As recording mediums continue to get quieter and quieter, the age-old problem of tape hiss has all but disappeared. Digital effects and processors come close to emulating the sound of vintage microphones, compressors and effects, yet most ears still agree that there is nothing quite like the real thing. Sound Enhancements’s AccuVerb ($1,599) analog spring reverb is the real thing.
Product PointsApplications: Studio, live sound

Key Features: Tube-driven spring reverb; input controls; +4 dBu/-10 dBV operation

Price: $1,599

Contact: Sound Enhancements, Inc, 800-284-5172, 847-639-4646, Web Site


+ Dimensional reverb for certain instruments

+ warm


– limited control of parameters

– pricey

The Score: Though it does not have the flexibility to act as a studio’s sole reverb, the AccuVerb makes an excellent second or third reverberation box.
Sound Enhancements may not be a familiar name but the company’s spring reverb units are among the most recognizable in the world.
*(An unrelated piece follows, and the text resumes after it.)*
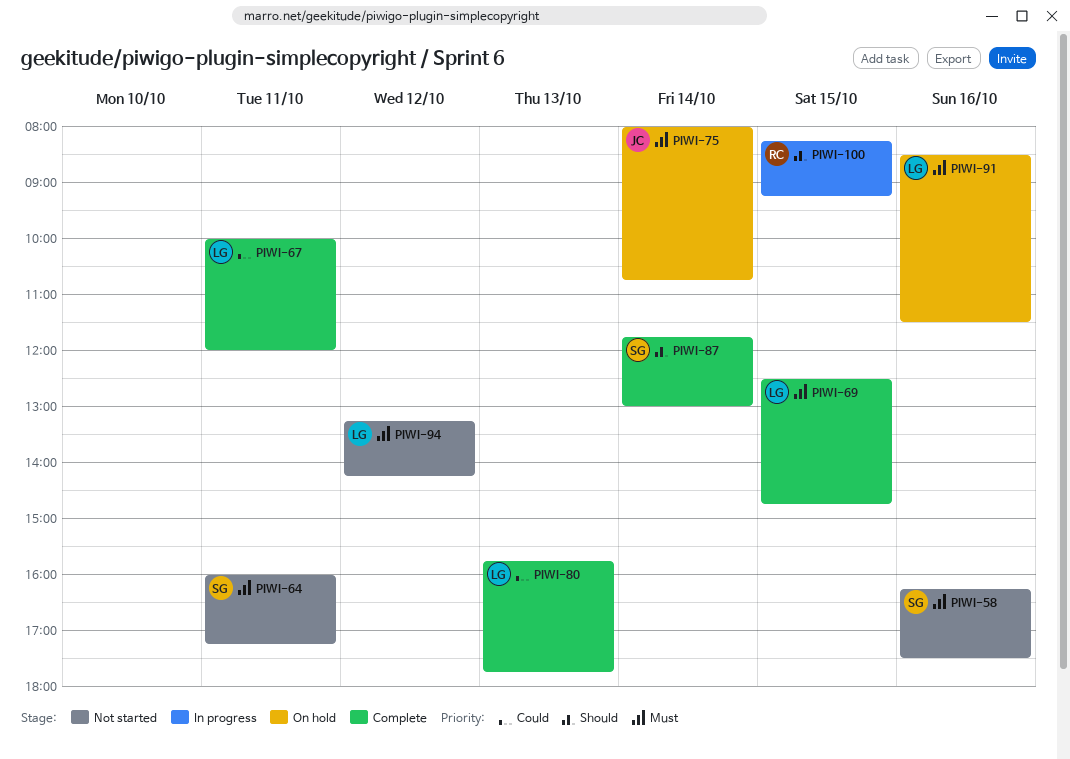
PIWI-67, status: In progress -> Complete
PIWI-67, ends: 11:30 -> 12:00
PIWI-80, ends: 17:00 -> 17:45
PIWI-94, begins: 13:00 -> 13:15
Originally developed for the Hammond Organ back in the 1950s (so the sound of a large cathedral or theater could be simulated in a carpeted living room), the original spring reverb unit was four feet tall. At that point in time, size was not an issue since all Hammond organs included a large Tone Cabinet that contained the speakers and a reverb unit. As time passed, the reverb units became smaller and smaller and by the 1960s, Leo Fender decided they would be the perfect complement to his Fender guitar amps. Today, Sound Enhancements continues to manufacture spring reverb units for Fender, Peavey, Marshall and many other amplifier manufacturers. The Sound Enhancements product line also includes the Morley line of special effects pedals, stomp boxes and switches.


The Sound Enhancements AccuVerb is a two-rack-space, 15.1 inches deep, tube-driven spring reverb. The rear panel of the 15.3-pound box is equipped with two female XLR connectors that provide audio input and two male XLR connectors that provide output. Each of the four XLR connectors has a 1/4-inch TRS jack wired in parallel (unbalanced 1/4-inch plugs can be used without damaging the unit).
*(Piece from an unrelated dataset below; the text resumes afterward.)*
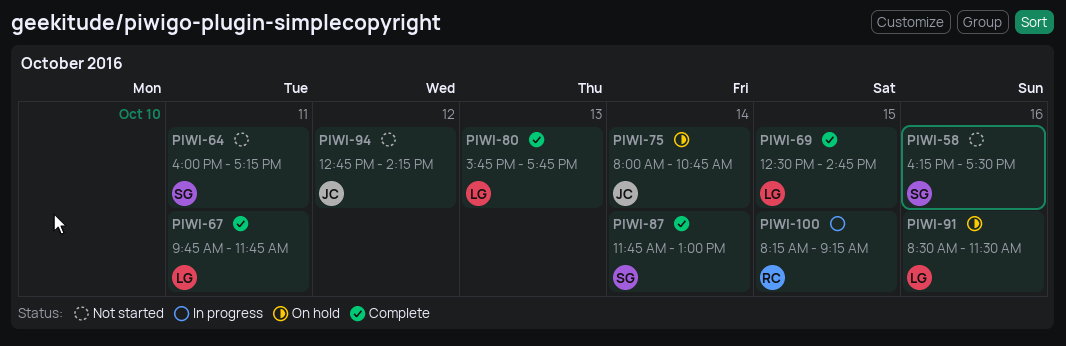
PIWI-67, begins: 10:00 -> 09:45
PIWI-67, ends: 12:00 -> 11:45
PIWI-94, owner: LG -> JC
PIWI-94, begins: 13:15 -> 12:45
The front panel is equipped with two controls for input level (Channel 1 and 2). The push-pull potentiometer knobs can be pulled to add the dry signal to the output mix. LED VU meters above each input control provide a visual reference of input level.
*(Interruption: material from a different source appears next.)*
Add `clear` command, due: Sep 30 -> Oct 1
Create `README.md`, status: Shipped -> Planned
The Source control balances between Channel 1 and Channel 2 for the reverb input. The Length control increases the decay time to determine “room length.” Pulling the length control (Pull Boost) creates a low-frequency boost.

The Width control determines the degree of separation between the two reverb outputs. Pulling the width control (Pull Bright) simulates a lower ceiling.

The Mix control determines the reverb output level. When that control is pulled, it determines the blend between the dry and reverb signals. Independent Channel 1 and 2 controls set the output level. LED VU meters above each output control provide a visual reference for output level. The Output Level Switch can be switched for +4 dBu operation or -10 dBV operation.

In Use

The AccuVerb manual is well written and offers several scenarios, which allows for quick setup in the most common situations.

I used the AccuVerb for several months and have found it to be an enchanting box. It is not for every mix, but when it works, it shines. The box’s controls are a bit quirky to operate at times – some of them being subtler than I would like – but it always sounds good.

Electric guitars are an excellent match with the AccuVerb. In most situations I found the box worked best with guitars when it was actually inserted in the channel. This allows the box to provide tube coloration to the guitar tone as well as the desired amount of reverb. The input level can be adjusted to determine how hard the tubes are hit and the output can be adjusted to maintain proper gain structure.

Horns are another fantastic match with the AccuVerb. The verb’s smooth tail is a perfect match for the timbre of brass and woodwinds. I did not have much luck using the AccuVerb with drums or percussion. The result was too bouncy or springy.


Although the AccuVerb essentially does only one thing, it does it really well. And it does it in a way unlike any digital box. Any studio or engineer looking for a quality reverb as well as a unique piece of gear should consider the Sound Enhancements AccuVerb.